Sustaining the energy-efficient computational throughput of wide DLP hardware requires commensurate data delivery capabilities, directly driving physical innovations in memory design.
Banked Memory and High Bandwidth Memory
- Substantial memory bandwidth is a strict prerequisite for vector architectures to process diverse and complex memory access patterns.
- Required access support includes unit stride, nonunit stride, and gather-scatter memory operations.
- Maximum memory performance is achieved through the use of stacked DRAM technologies rather than conventional cache-based architectures.

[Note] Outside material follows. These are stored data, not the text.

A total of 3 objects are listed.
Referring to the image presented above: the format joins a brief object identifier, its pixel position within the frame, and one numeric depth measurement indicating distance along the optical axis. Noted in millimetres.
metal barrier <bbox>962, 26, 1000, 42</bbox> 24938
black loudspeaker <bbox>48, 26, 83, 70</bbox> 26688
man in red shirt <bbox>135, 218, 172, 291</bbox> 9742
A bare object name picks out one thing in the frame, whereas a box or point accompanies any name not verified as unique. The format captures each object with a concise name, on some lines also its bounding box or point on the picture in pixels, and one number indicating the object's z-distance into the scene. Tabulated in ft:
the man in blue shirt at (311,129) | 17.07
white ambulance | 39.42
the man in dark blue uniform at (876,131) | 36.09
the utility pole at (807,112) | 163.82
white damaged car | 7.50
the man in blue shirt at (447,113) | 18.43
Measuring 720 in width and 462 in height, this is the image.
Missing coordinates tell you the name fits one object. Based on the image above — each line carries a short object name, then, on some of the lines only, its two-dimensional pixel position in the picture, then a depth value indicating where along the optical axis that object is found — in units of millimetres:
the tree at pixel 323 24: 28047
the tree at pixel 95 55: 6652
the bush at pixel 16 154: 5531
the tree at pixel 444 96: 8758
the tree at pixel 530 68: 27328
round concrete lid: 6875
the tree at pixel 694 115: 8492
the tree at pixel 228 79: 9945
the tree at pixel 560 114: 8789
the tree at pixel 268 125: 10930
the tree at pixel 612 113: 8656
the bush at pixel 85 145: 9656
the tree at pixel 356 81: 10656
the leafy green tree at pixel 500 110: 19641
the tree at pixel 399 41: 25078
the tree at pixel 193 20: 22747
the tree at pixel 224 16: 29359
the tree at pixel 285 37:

- These memory standards are classified as High Bandwidth Memory (HBM), encompassing iterations such as HBM, HBM2, HBM3, and HBM4.
- Vertically stacked memory chips are integrated directly into the system packaging to supply extreme bandwidth.
- HBM is the dominant memory architecture for top-end enterprise hardware, including discrete GPUs from AMD and NVIDIA, as well as the Intel Xeon Phi.
While stacked memory provides the raw bandwidth necessary for non-sequential data loads, these scattered and strided access patterns introduce severe bottlenecks in the hardware address translation layer.
Strided Accesses and TLB Misses
- Strided memory accesses create disruptive performance interactions with the Translation Lookaside Buffer (TLB) during virtual memory resolution.
- This translation bottleneck affects traditional vector architectures as well as modern GPUs, which natively utilize TLBs for memory mapping operations.
- Specific alignments of TLB microarchitecture and target array sizes can induce worst-case translation thrashing.
- In the most severe cases, the system will suffer exactly one TLB miss for every single element accessed within the target array.
- Non-sequential strided accesses generate similar collision patterns within standard hardware caches, though the resulting performance degradation is generally less severe than the latency penalty incurred by continuous TLB misses.